Imagine, if necessary, that you're a young, well-to-do 20- or 30-something looking for a compact luxury car. Conventional logic dictates you should buy an or , but those wishing to depart from the norm may want to consider the Japanese-built Lexus CT 200h luxury hybrid.
Not only does this car have a badge that will make onlookers solemnly nod in respect, plus an options list that could make a BMW blush, it also offers something its rivals can only dream of -- hybrid propulsion that delivers low-emission, high-economy driving. But is this car any good? We hopped in the £25,200 mid-range CT 200h SE-L to find out. The range starts at £23,485.
The 200h makes a good first impression, for the most part. Its front end has a keen, purposeful appearance, like it's angry with the road ahead. The 'hybrid' badges on the left and right sides spoil any illusion that the 200h is a mental tarmac shredder, but the prominent 'L' emblem on the front and rear will remind onlookers that you're driving something slightly more special than the average.
The back half of the 200h looks pretty decent too, but only if considered in isolation. Call us crazy, but the rear somehow clashes with the front. It's almost as if each end was designed by a separate Lexus team before being welded together.
Although the appeal of the car's exterior is debatable, we were very impressed by its cabin. It has a reassuringly expensive appearance and feel, and is littered with buttons, lights and enough gizmos to keep most tech heads entertained for hours.
Lex me entertain you
The screen can't be controlled by touch, but that's not a huge issue, as it's positioned out of reach anyway.
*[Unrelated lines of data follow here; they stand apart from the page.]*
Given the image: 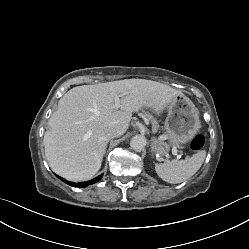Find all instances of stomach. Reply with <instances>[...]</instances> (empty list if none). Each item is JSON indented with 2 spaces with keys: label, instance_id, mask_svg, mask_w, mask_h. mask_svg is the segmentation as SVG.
<instances>
[{
  "label": "stomach",
  "instance_id": "obj_1",
  "mask_svg": "<svg viewBox=\"0 0 249 249\" xmlns=\"http://www.w3.org/2000/svg\"><path fill=\"white\" fill-rule=\"evenodd\" d=\"M198 114L197 109L187 97L184 95L175 96L168 108L165 137L153 139L152 151L160 156H166L171 145L179 146L189 142L200 128Z\"/></svg>",
  "mask_w": 249,
  "mask_h": 249
}]
</instances>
Interacting with the display is only possible by prodding buttons in the control zone, which sits on the lower half of the dashboard and on the centre console.
This main point of interest in the control zone is the Lexus Remote Touch interface, which works exactly like a joystick or mouse. Move the stick left, right, up or down, and a cursor on the display reacts accordingly. The cursor snaps reassuringly onto icons as it passes over them, while a brief vibration is sent through the joystick to affirm you've selected something that can be interacted with.
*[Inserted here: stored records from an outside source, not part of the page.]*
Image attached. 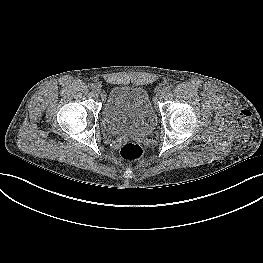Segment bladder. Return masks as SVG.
<instances>
[{"label": "bladder", "mask_w": 263, "mask_h": 263, "mask_svg": "<svg viewBox=\"0 0 263 263\" xmlns=\"http://www.w3.org/2000/svg\"><path fill=\"white\" fill-rule=\"evenodd\" d=\"M156 115L145 90L114 85L108 92L102 111V125L113 135H148L154 129Z\"/></svg>", "instance_id": "31cf9c89"}]
</instances>
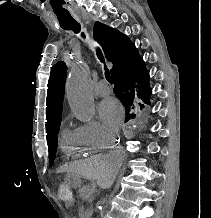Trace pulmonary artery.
<instances>
[{
    "label": "pulmonary artery",
    "instance_id": "1",
    "mask_svg": "<svg viewBox=\"0 0 211 218\" xmlns=\"http://www.w3.org/2000/svg\"><path fill=\"white\" fill-rule=\"evenodd\" d=\"M95 92L101 97L108 96L111 92L108 82L106 80L98 81L95 86Z\"/></svg>",
    "mask_w": 211,
    "mask_h": 218
}]
</instances>
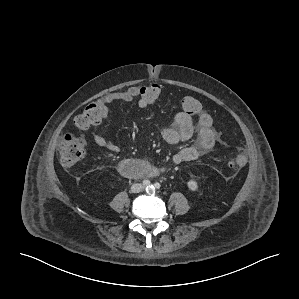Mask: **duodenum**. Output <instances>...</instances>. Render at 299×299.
I'll return each instance as SVG.
<instances>
[{
  "instance_id": "410a0bca",
  "label": "duodenum",
  "mask_w": 299,
  "mask_h": 299,
  "mask_svg": "<svg viewBox=\"0 0 299 299\" xmlns=\"http://www.w3.org/2000/svg\"><path fill=\"white\" fill-rule=\"evenodd\" d=\"M118 169L127 177H137L142 173L143 163L136 159H127L120 162Z\"/></svg>"
}]
</instances>
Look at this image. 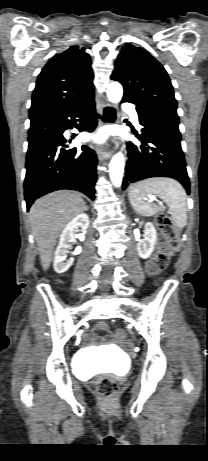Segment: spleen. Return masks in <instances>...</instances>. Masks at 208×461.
I'll return each instance as SVG.
<instances>
[{
	"label": "spleen",
	"instance_id": "spleen-1",
	"mask_svg": "<svg viewBox=\"0 0 208 461\" xmlns=\"http://www.w3.org/2000/svg\"><path fill=\"white\" fill-rule=\"evenodd\" d=\"M147 194H155L169 207L174 224L183 228L187 223V195L183 186L172 178H150L133 184L129 190V201L134 210L143 216H152L164 208L151 204Z\"/></svg>",
	"mask_w": 208,
	"mask_h": 461
}]
</instances>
The system is extremely easy to use while you're stationary or while the vehicle is in motion -- even more so, perhaps, than an ordinary touchscreen, since there's no need to exert yourself by physically holding your arm in the air.
Despite its relatively exotic styling, the 200h is powered by the same components as the common, or garden, third-generation Toyota Prius. It uses a 98bhp 1.8-litre engine that ticks over using the Atkinson cycle -- a combustion process optimised for economy rather than performance. This is paired with an 81bhp electric motor that helps provide a combined power output of 134bhp.
That's not a terribly impressive power figure, and it shows. Twist the car's driving-mode knob into the sport setting and the 200h gently eases itself from a standstill to 62mph in 10.3 seconds -- just a hundredth of a second quicker than the Prius. It continues at a relatively pedestrian pace until it reaches the same 112mph maximum speed as its rival.